##### Bereitgestelltes Material #####

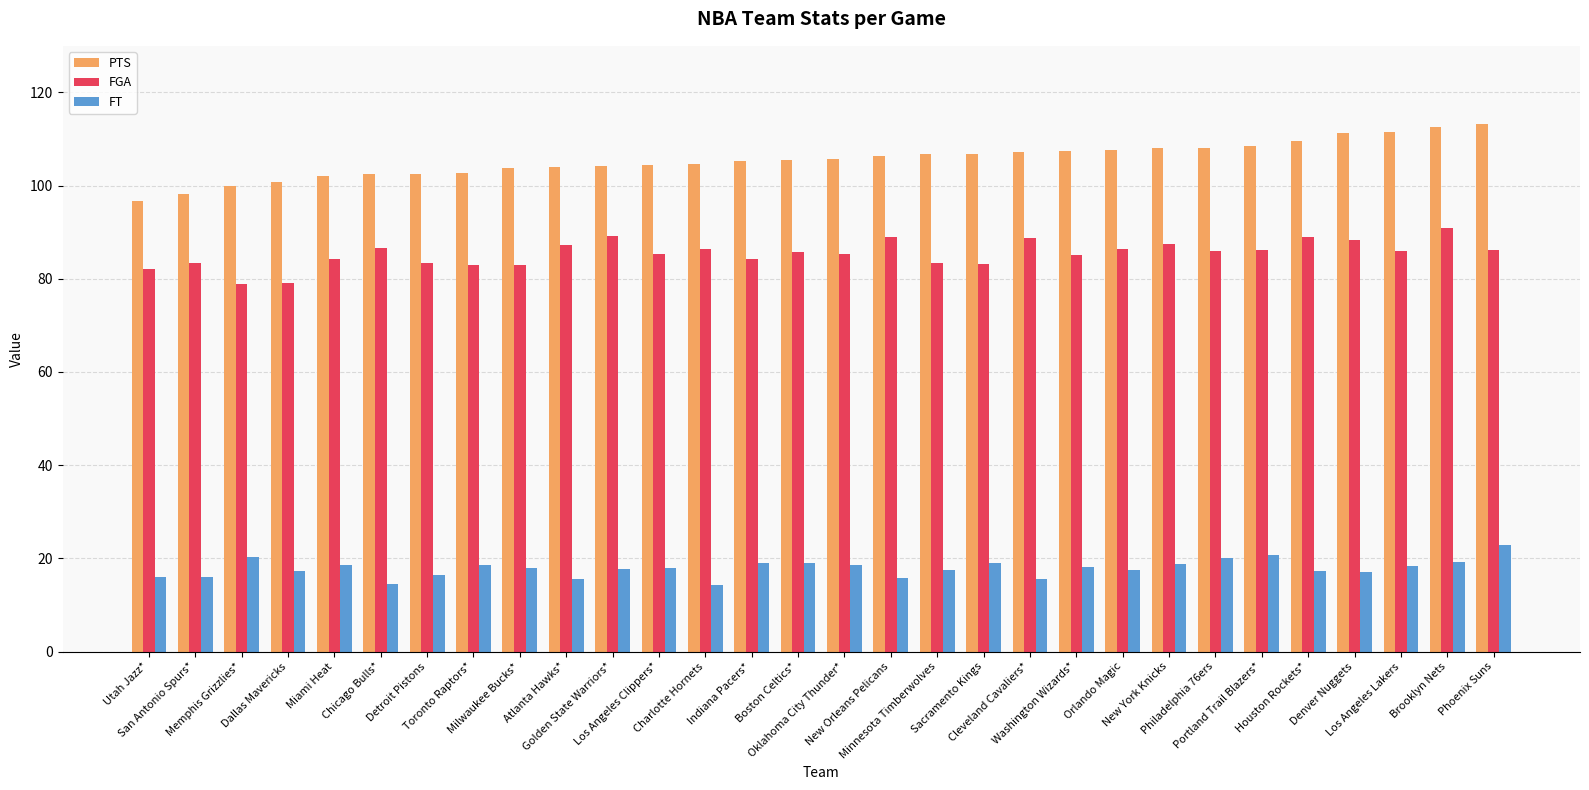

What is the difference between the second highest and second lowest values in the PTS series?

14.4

#####
##### Bereitgestelltes Material #####

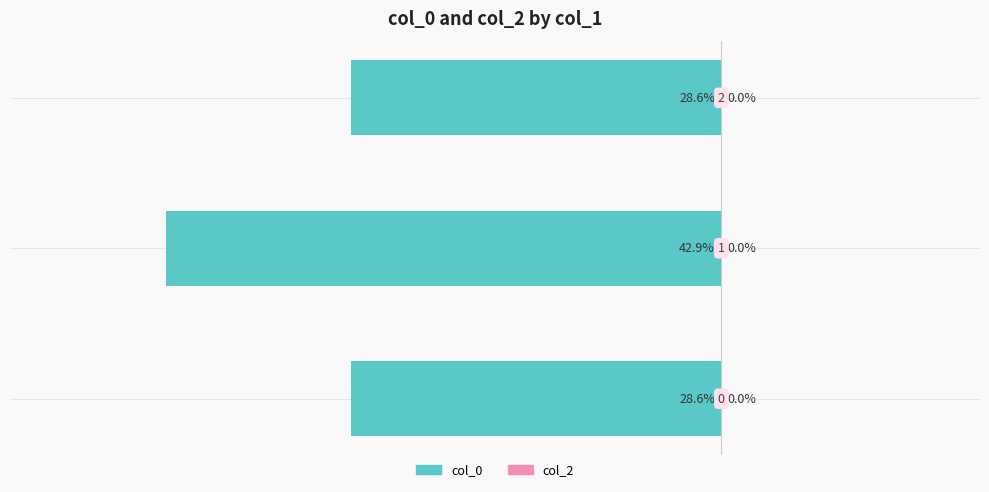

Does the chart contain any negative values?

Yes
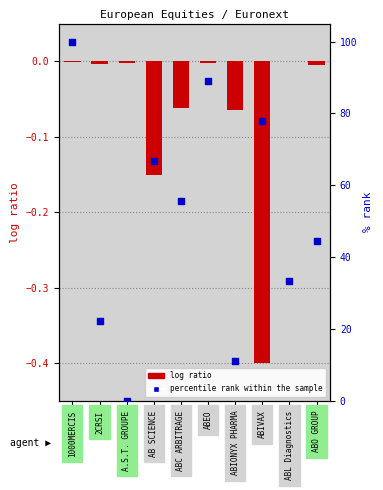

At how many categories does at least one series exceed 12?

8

#####

*Arbeitsauftrag*
Ziehen Sie aus den obigen Einträgen jede Zeile heraus, in der die Zeichenfolge „values“ vorkommt. Groß- und Kleinschreibung ist dabei zu beachten.

*Antwort zum Auftrag*
What is the difference between the second highest and second lowest values in the PTS series?
Does the chart contain any negative values?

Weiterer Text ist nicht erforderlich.